3. Why did you choose Margaret Mead as a topic?

 

     My interest in Margaret Mead began with my own chance encounter in the 1970s.  At the time, Mead was in her early seventies and world famous, I was a recent college grad, working as a receptionist at a small publishing company in Cambridge, Massachusetts. Late one afternoon, while I was sitting at the switchboard and counting the minutes until closing time, I heard a noise in the foyer. Looking down the hall I saw an old woman struggling to get out of a heavy overcoat. Her hair was mousy gray, her shape squat and dumpy. Surprisingly, her mere presence was causing a commotion among the men. I asked a co-worker to tell me who she was. With great reverence she whispered, “That’s Margaret Mead.”

     I’d never seen men behave that way around a woman who wasn’t beautiful. What gave this old woman so much power? Without my realizing it, a seed had been planted. I began to read about her, starting with her memoir. The ideas she floated had to do with finding one’s own unique path in the world and having the confidence to assert oneself. This resonated - it was the way I wanted to live my own life. 

 

4. You indicate that Margaret Mead kept the personal details of her life secret, during her lifetime and beyond.
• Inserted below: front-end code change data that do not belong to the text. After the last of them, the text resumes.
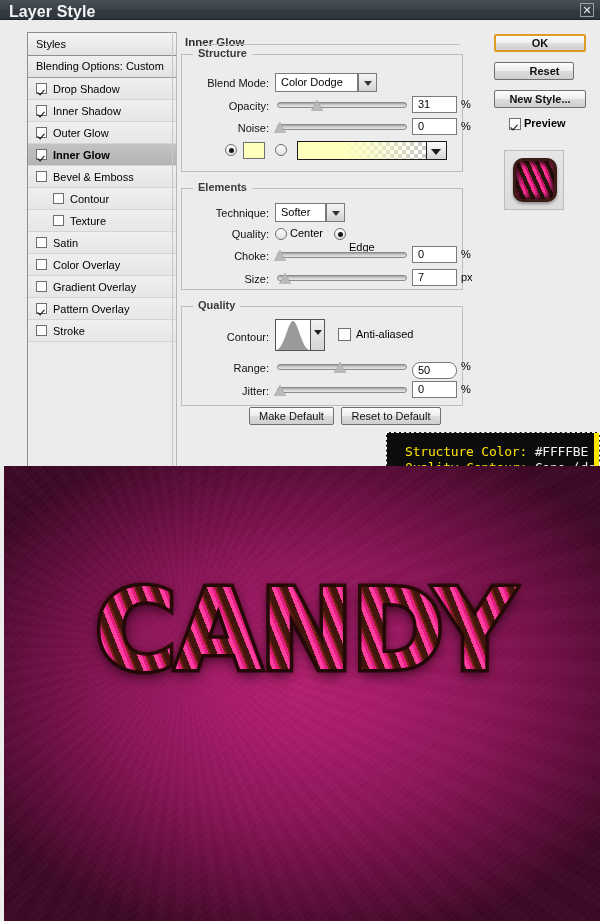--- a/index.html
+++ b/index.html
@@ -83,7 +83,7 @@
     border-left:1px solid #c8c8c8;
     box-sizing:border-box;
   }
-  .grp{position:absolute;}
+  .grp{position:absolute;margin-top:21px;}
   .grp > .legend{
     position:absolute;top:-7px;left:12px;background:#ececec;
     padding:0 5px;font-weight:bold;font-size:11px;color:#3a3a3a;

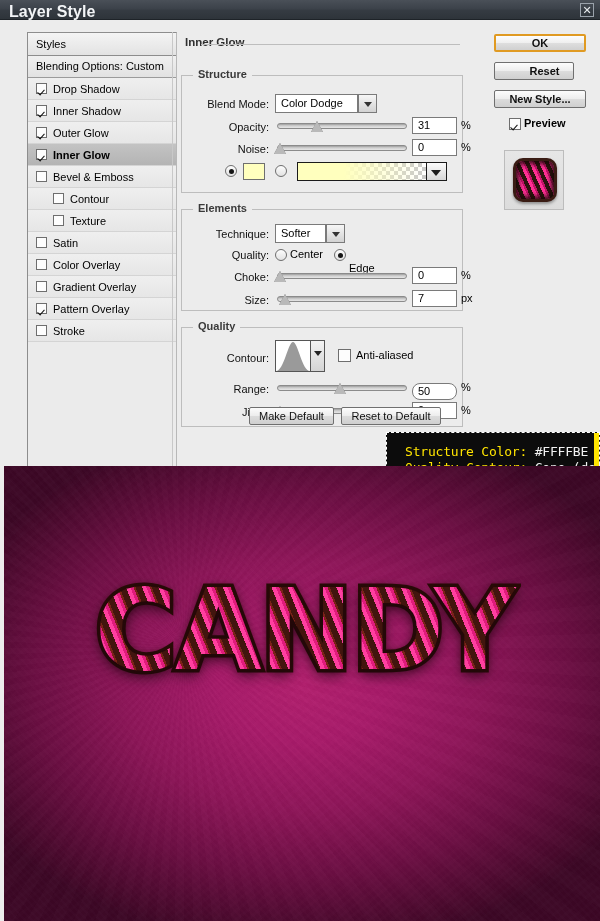--- a/index.html
+++ b/index.html
@@ -407,7 +407,7 @@
 
   <div id="rightcol">
     <div class="btn focus" style="left:4px;top:2px;width:92px;height:18px;line-height:14px;">OK</div>
-    <div class="btn" style="left:4px;top:30px;width:80px;height:18px;line-height:16px;padding-left:21px;">Reset</div>
+    <div class="btn" style="left:4px;top:30px;width:106px;height:18px;line-height:16px;padding-left:21px;">Reset</div>
     <div class="btn" style="left:4px;top:58px;width:92px;height:18px;line-height:16px;">New Style...</div>
     <span class="cbx on" style="position:absolute;left:19px;top:86px;width:12px;height:12px;"></span>
     <div style="position:absolute;left:34px;top:85px;font-size:11px;">Preview</div>

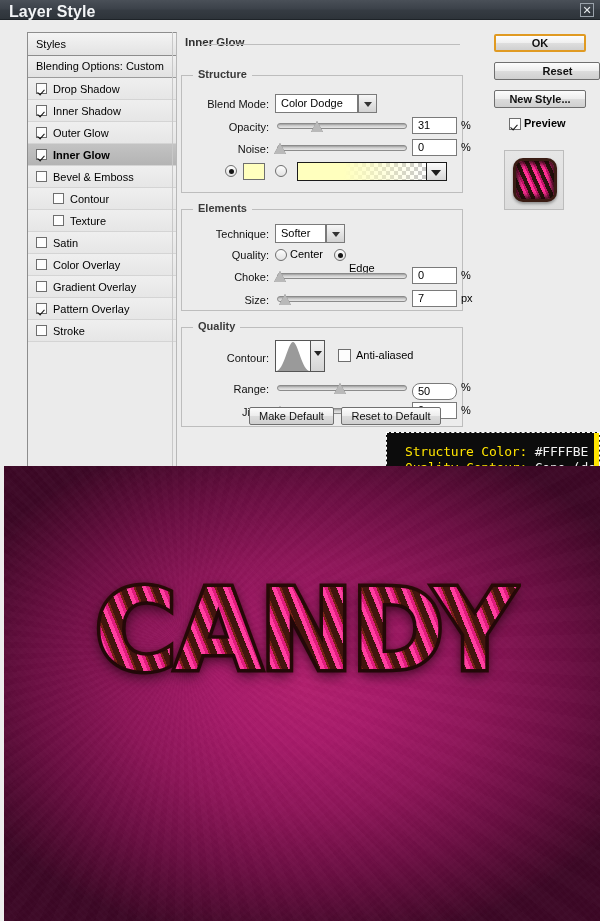--- a/index.html
+++ b/index.html
@@ -283,7 +283,6 @@
     <div class="sub">Blending Options: Custom</div>
     <div id="stylerows">
         <div class="strow"><span class="cbx on"></span><span>Drop Shadow</span></div>
-        <div class="strow"><span class="cbx on"></span><span>Inner Shadow</span></div>
         <div class="strow"><span class="cbx on"></span><span>Outer Glow</span></div>
         <div class="strow sel"><span class="cbx on"></span><span>Inner Glow</span></div>
         <div class="strow"><span class="cbx"></span><span>Bevel &amp; Emboss</span></div>

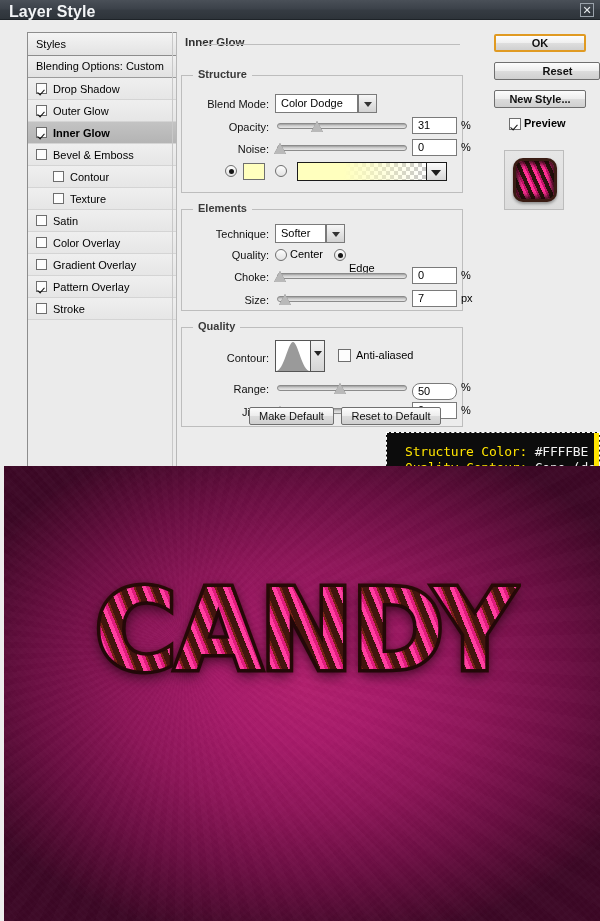--- a/index.html
+++ b/index.html
@@ -350,7 +350,7 @@
       <span class="rdo" style="position:absolute;left:94px;top:40px;"></span>
       <div style="position:absolute;left:109px;top:39px;font-size:11px;">Center</div>
       <span class="rdo on" style="position:absolute;left:153px;top:40px;"></span>
-      <div style="position:absolute;left:168px;top:53px;font-size:11px;">Edge</div>
+      <div style="position:absolute;left:168px;top:45px;font-size:11px;">Edge</div>
 
       <div class="lbl" style="left:10px;top:62px;width:78px;">Choke:</div>
       <div class="slider" style="left:96px;top:60px;width:130px;">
What was she hiding and how did you uncover her secrets?

 

    As a young woman, Margaret came to believe that she was incapable of maintaining “a single hearted devotion.” She questioned why love and intimacy need be limited to one person at a time, or, for that matter, limited to the opposite sex. She gave herself permission to live outside the norms of accepted society. For the time in which she lived, her behavior was extremely radical, if not downright taboo. But she was, at the same time, anxious to safeguard her reputation. She knew if the details of her forbidden affairs ever came to light her career would be ruined. Her secrets were not laid bare until 2009, many years after her death, when her letters entered the public domain. I was able to make digital copies of hundreds of these letters and study them. They provided a window into her mind during her formative years.

 

5. Thinking of all the bookclub readers who are reading this interview, would you put together your ideal bookclub– made up of authors –who you would pick to meet with to discuss your book. And what would you expect them to ask you?

 

     My main mentor as a writer – my father, Edwin Blum (he co-wrote Stalag 17 with Billy Wilder) used to say that all writing is just thinking.  It took me a long time to understand this.  And now, believing this to be the case, I would be thrilled to be in a room with some of my favorite writers who I know to be great thinkers.
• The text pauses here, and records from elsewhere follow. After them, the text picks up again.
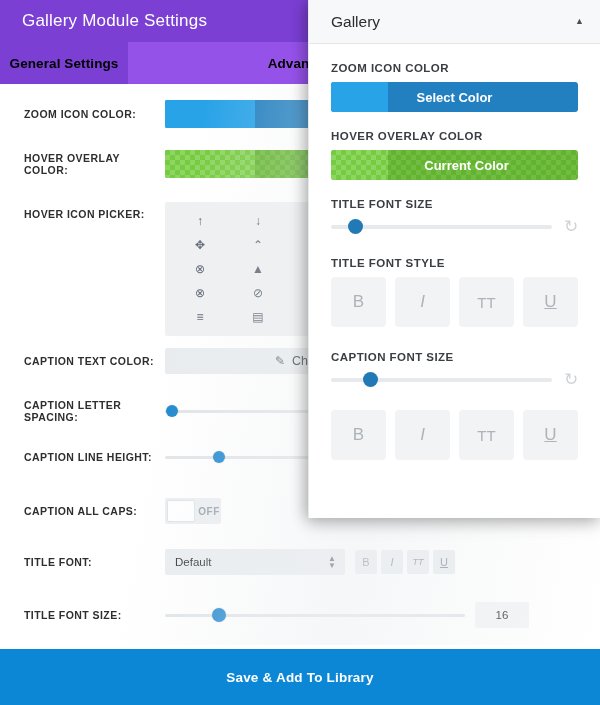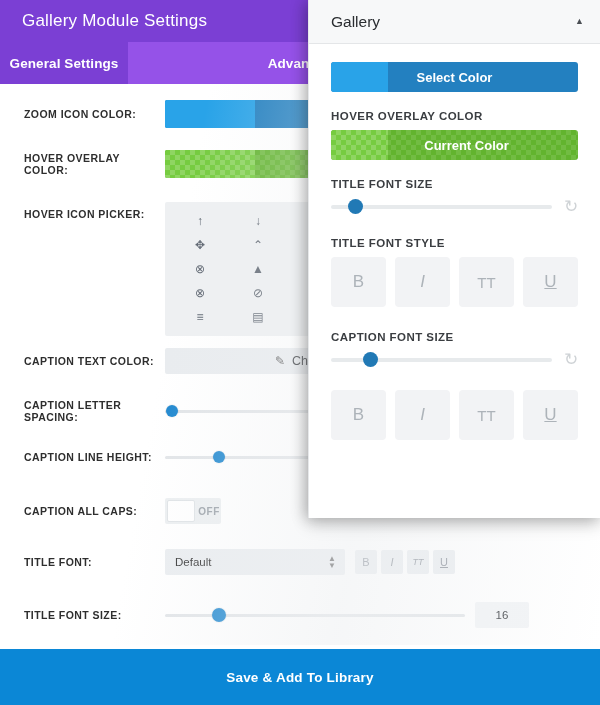--- a/index.html
+++ b/index.html
@@ -23,7 +23,7 @@
   .tab-bar { height:42px; display:flex; background:#7b3fd4; }
   .tab {
     display:flex; align-items:center; justify-content:center;
-    font-size:13.5px; color:#ffffff; font-weight:600; letter-spacing:.1px;
+    font-size:13.5px; color:#000000; font-weight:600; letter-spacing:.1px;
     cursor:pointer;
   }
   .tab.general { width:128px; background:#7b3fd4; }

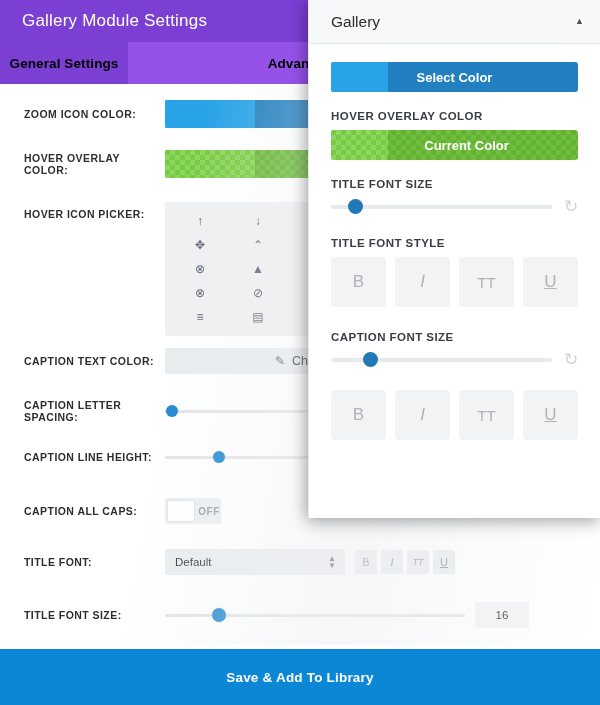--- a/index.html
+++ b/index.html
@@ -335,6 +335,7 @@
 
     <div class="gp-body">
 
+      <div class="gp-label">Zoom Icon Color</div>
       <div class="gp-swatch sw-blue">
         <span class="alpha-strip"></span>
         <span class="label">Select Color</span>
     For me, when I take on a book project, the story is everything. That being the case I’d love to discuss the process of finding the story in a real-life situation and using letters and memoirs to get inside the heads of the actual participants, the way that two masters of narrative non-fiction do, namely Erik Larson (In the Garden of Beasts) and David Grann (Killers of the Flower Moon).

     It would also be fascinating to have some historians of women’s history in the room, like Doris Kearns Goodwin and Gloria Steinem, who would help us focus on the role Margaret Mead played in changing the consciousness of American women, and men.

     And finally, because I make an effort to construct my non-fiction books so they read like novels, I’d like to hear from authors Lily King (who fictionalized a later episode in Margaret Mead’s life in Euphoria), and Paula McClain (who fictionalized Hemmingway’s first marriage in Paris Wife) to explain how they straddled the line the novel and non-fiction.

   Short of these writers joining me, I have to say that I would be equally thrilled to drop into a random book club, somewhere in another part of country, with people I’ve never met.  We could tackle the same questions and have just as good a time.